Multi-Step Retrieval¶
flowchart TD
Q[Query] --> R1[Retrieve initial docs]
R1 --> LLM1[LLM: refine query]
LLM1 --> R2[Retrieve with refined query]
R2 --> LLM2[LLM: generate answer]
Parent-Child Retrieval¶
- Index: Embed small chunks (256 tokens) for precise matching
- Return: The parent chunk (1024+ tokens) for richer context
20.3 Agentic Memory¶
Short-Term vs.
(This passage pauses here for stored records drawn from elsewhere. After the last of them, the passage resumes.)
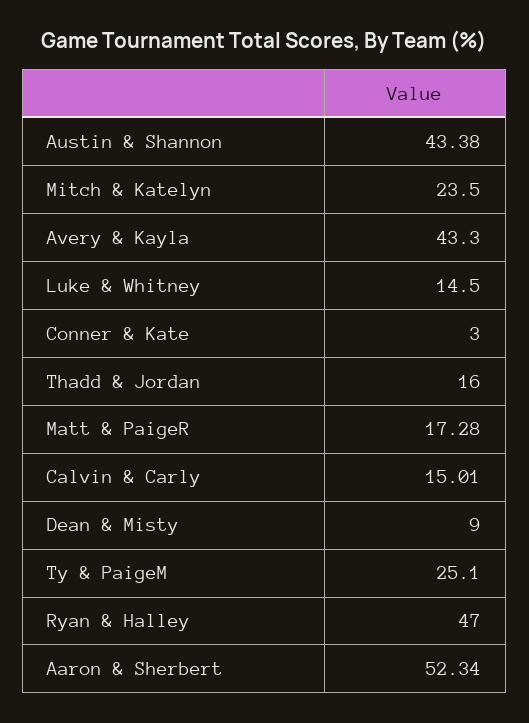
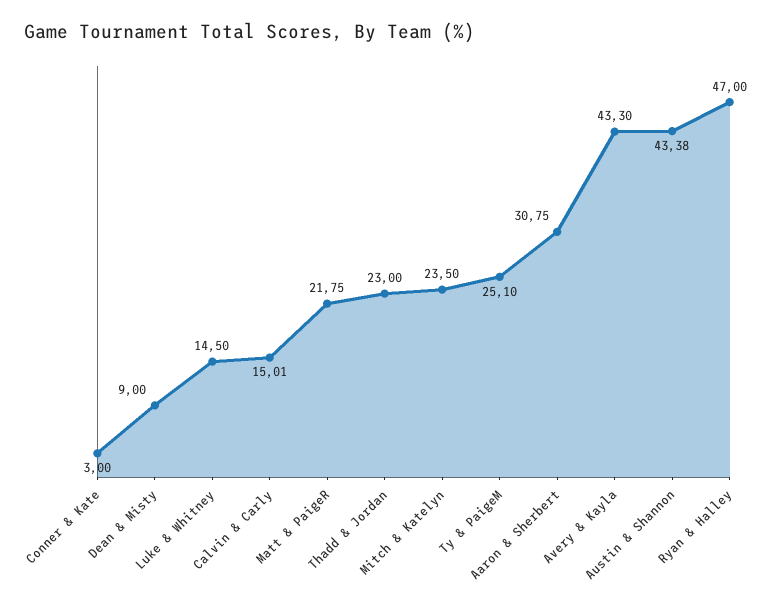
  {
    "Austin & Shannon": 43.38,
    "Mitch & Katelyn": 23.5,
    "Avery & Kayla": 43.3,
    "Luke & Whitney": 14.5,
    "Conner & Kate": 3,
-   "Thadd & Jordan": 16,
+   "Thadd & Jordan": 23,
-   "Matt & PaigeR": 17.28,
+   "Matt & PaigeR": 21.75,
    "Calvin & Carly": 15.01,
    "Dean & Misty": 9,
    "Ty & PaigeM": 25.1,
    "Ryan & Halley": 47,
-   "Aaron & Sherbert": 52.34
+   "Aaron & Sherbert": 30.75
  }

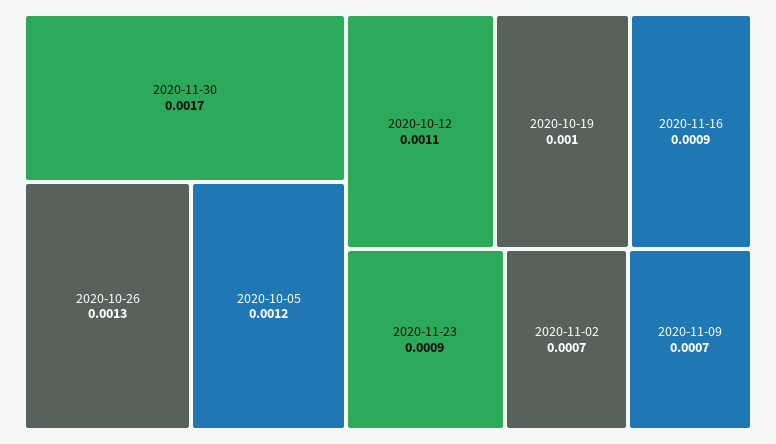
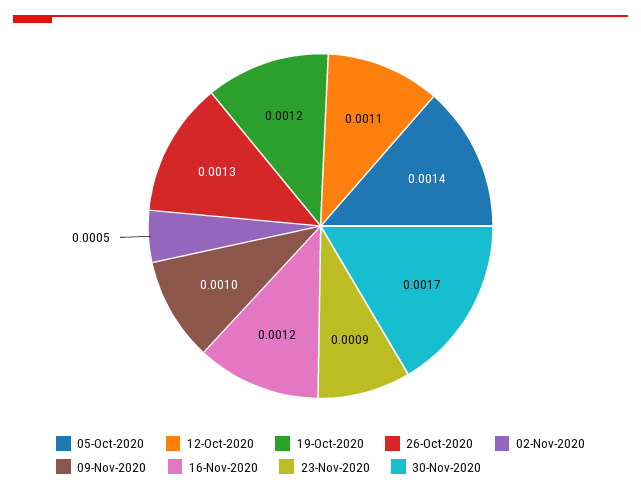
  {
    "2020-11-30": 0.0017,
    "2020-10-26": 0.0013,
-   "2020-10-05": 0.0012,
+   "2020-10-05": 0.0014,
    "2020-10-12": 0.0011,
-   "2020-10-19": 0.001,
+   "2020-10-19": 0.0012,
-   "2020-11-16": 0.0009,
+   "2020-11-16": 0.0012,
    "2020-11-23": 0.0009,
-   "2020-11-02": 0.0007,
+   "2020-11-02": 0.0005,
-   "2020-11-09": 0.0007
+   "2020-11-09": 0.001
  }

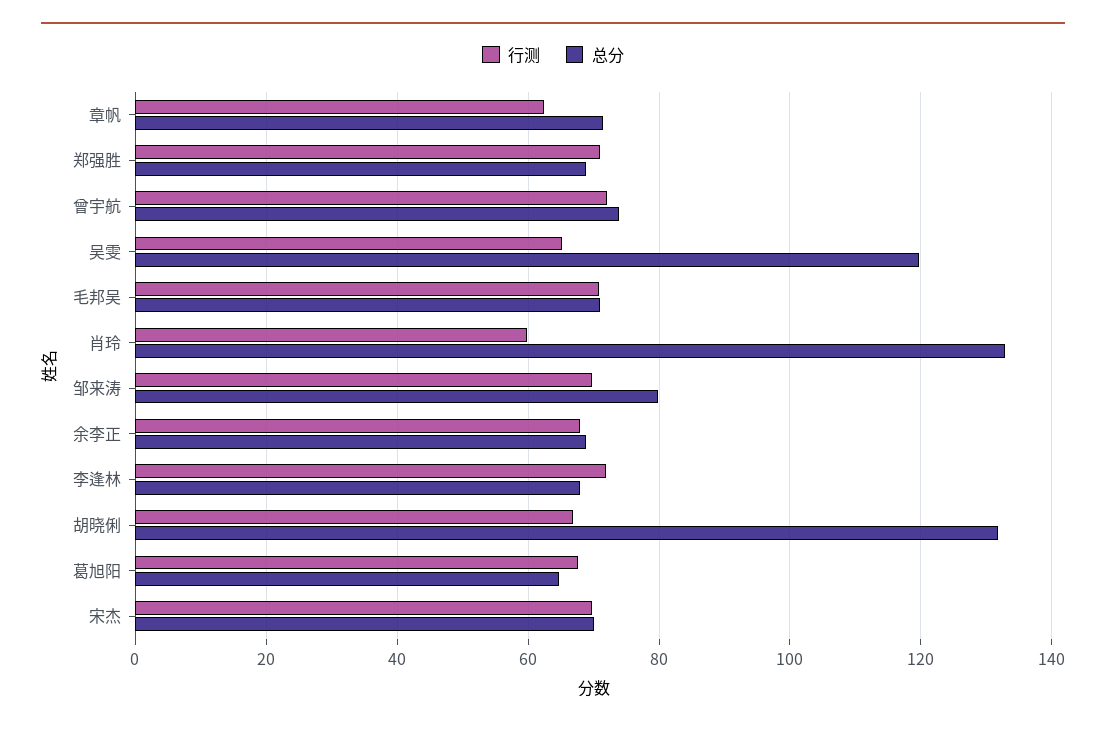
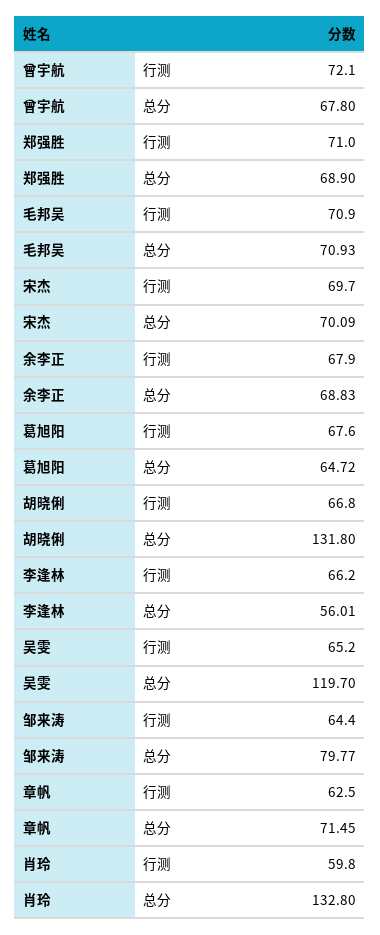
  {
    "行测": {
      "章帆": 62.5,
      "郑强胜": 71,
      "曾宇航": 72.1,
      "吴雯": 65.2,
      "毛邦吴": 70.9,
      "肖玲": 59.8,
-     "邹来涛": 70,
+     "邹来涛": 64.4,
      "余李正": 67.9,
-     "李逢林": 72,
+     "李逢林": 66.2,
      "胡晓俐": 66.8,
      "葛旭阳": 67.6,
      "宋杰": 69.7
    },
    "总分": {
      "章帆": 71.45,
      "郑强胜": 68.9,
-     "曾宇航": 74,
+     "曾宇航": 67.8,
      "吴雯": 119.7,
      "毛邦吴": 70.93,
      "肖玲": 132.8,
      "邹来涛": 79.77,
      "余李正": 68.83,
-     "李逢林": 68,
+     "李逢林": 56.01,
      "胡晓俐": 131.8,
      "葛旭阳": 64.72,
      "宋杰": 70.09
    }
  }

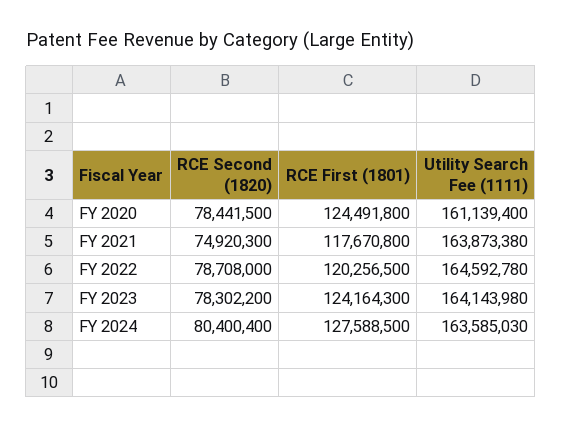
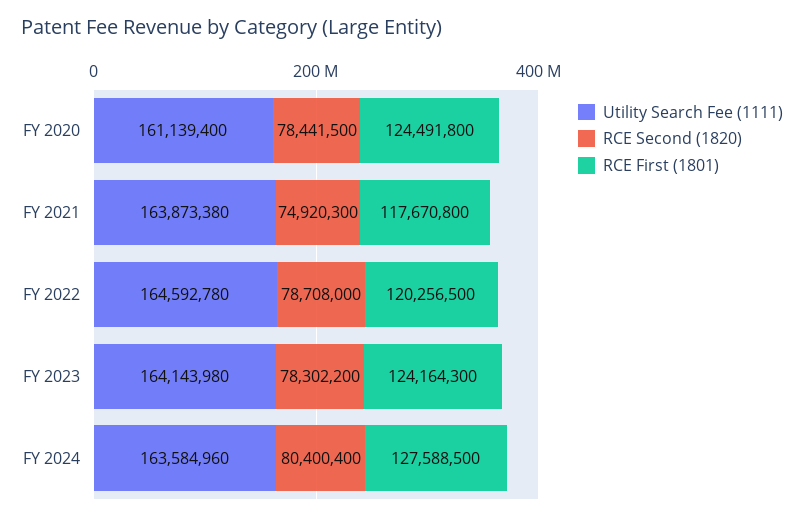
  {
    "RCE Second (1820)": {
      "FY 2020": 78441500,
      "FY 2021": 74920300,
      "FY 2022": 78708000,
      "FY 2023": 78302200,
      "FY 2024": 80400400
    },
    "RCE First (1801)": {
      "FY 2020": 124491800,
      "FY 2021": 117670800,
      "FY 2022": 120256500,
      "FY 2023": 124164300,
      "FY 2024": 127588500
    },
    "Utility Search Fee (1111)": {
      "FY 2020": 161139400,
      "FY 2021": 163873380,
      "FY 2022": 164592780,
      "FY 2023": 164143980,
-     "FY 2024": 163585030
+     "FY 2024": 163584960
    }
  }

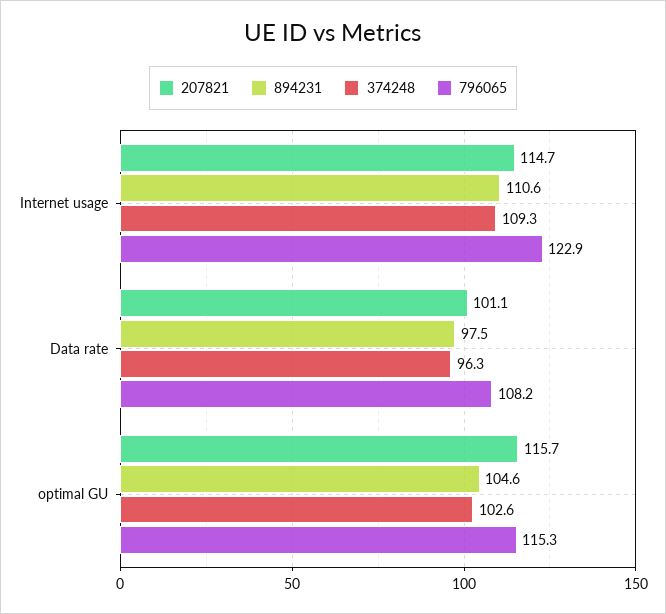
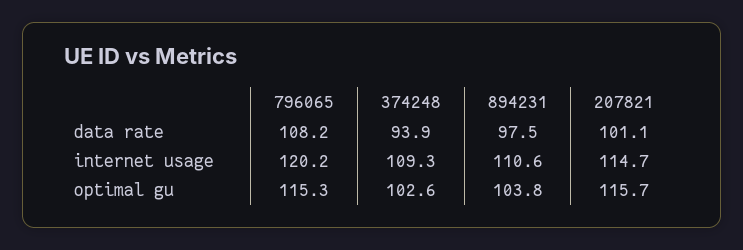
  {
    "207821": {
      "Internet usage": 114.7,
      "Data rate": 101.1,
      "optimal GU": 115.7
    },
    "894231": {
      "Internet usage": 110.6,
      "Data rate": 97.5,
-     "optimal GU": 104.6
+     "optimal GU": 103.8
    },
    "374248": {
      "Internet usage": 109.3,
-     "Data rate": 96.3,
+     "Data rate": 93.9,
      "optimal GU": 102.6
    },
    "796065": {
-     "Internet usage": 122.9,
+     "Internet usage": 120.2,
      "Data rate": 108.2,
      "optimal GU": 115.3
    }
  }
Long-Term Memory¶
| Memory Type | Stored in | Lifetime | Example |
|---|---|---|---|
| Working memory | LLM context window | Single turn | Current conversation |
| Short-term memory | Vector DB (session-scoped) | Conversation | Chat history embeddings |
| Long-term memory | Vector DB (persistent) | Permanent | User preferences, facts |
| Episodic memory | Vector DB + metadata | Permanent | Past interactions |
Memory Architecture for Agents¶
flowchart TB
Agent --> WM["Working Memory<br/>Context Window"]
Agent --> STM["Short-Term<br/>Session Vector DB"]
Agent --> LTM["Long-Term<br/>Persistent Vector DB"]
Agent --> Tools[External Tools]
STM --> LTM
20.4 Evaluation Frameworks¶
RAG Evaluation Metrics¶
| Metric | Measures | Formula |
|---|---|---|
| Faithfulness | Is the answer grounded in retrieved context? | $\frac{\text{claims supported by context}}{\text{total claims}}$ |
| Answer Relevancy | Does the answer address the query? | $\text{cos}(\text{embed}(q), \text{embed}(a))$ |
| Context Precision | Are retrieved chunks relevant? | $\text{precision@}k$ with LLM-judged relevance |
| Context Recall | Are all needed chunks retrieved? | $\frac{\text{relevant retrieved}}{\text{total relevant}}$ |
LLM-as-Judge¶
Use a strong LLM to evaluate retrieval and generation quality:
Given the question: {question}
And the retrieved context: {context}
And the generated answer: {answer}
Rate faithfulness (1-5): Is every claim in the answer
supported by the context?
Frameworks¶
| Framework | Type | Key Feature |
|---|---|---|
| RAGAS | Python library | Automatic metrics (faithfulness, relevancy) |
| LangSmith | Platform | Tracing + evaluation |
| DeepEval | Python library | Unit tests for LLM outputs |
| TruLens | Python library | Feedback functions |
20.5 Context Window Management¶
With growing context windows (128K–1M tokens), do we still need RAG?
$$
\text{Cost}_{\text{full context}} = O(n^2) \quad \text{vs.} \quad \text{Cost}_{\text{RAG}} = O(k) + O(k^2)
$$
| Long Context | RAG | |
|---|---|---|
| Latency | High (process all tokens) | Low (retrieve k chunks) |
| Cost | $$$$ (pay per token) | $ (vector search is cheap) |
| Accuracy | "Lost in the middle" problem | Focused on relevant chunks |
| Scale | Limited by context window | Unlimited |
References¶
- Lewis, P., et al. (2020). Retrieval-Augmented Generation for Knowledge-Intensive NLP Tasks. NeurIPS.
- Gao, L., et al. (2023). Precise Zero-Shot Dense Retrieval without Relevance Labels (HyDE). ACL.
- Es, S., et al. (2023). RAGAS: Automated Evaluation of Retrieval Augmented Generation. arXiv.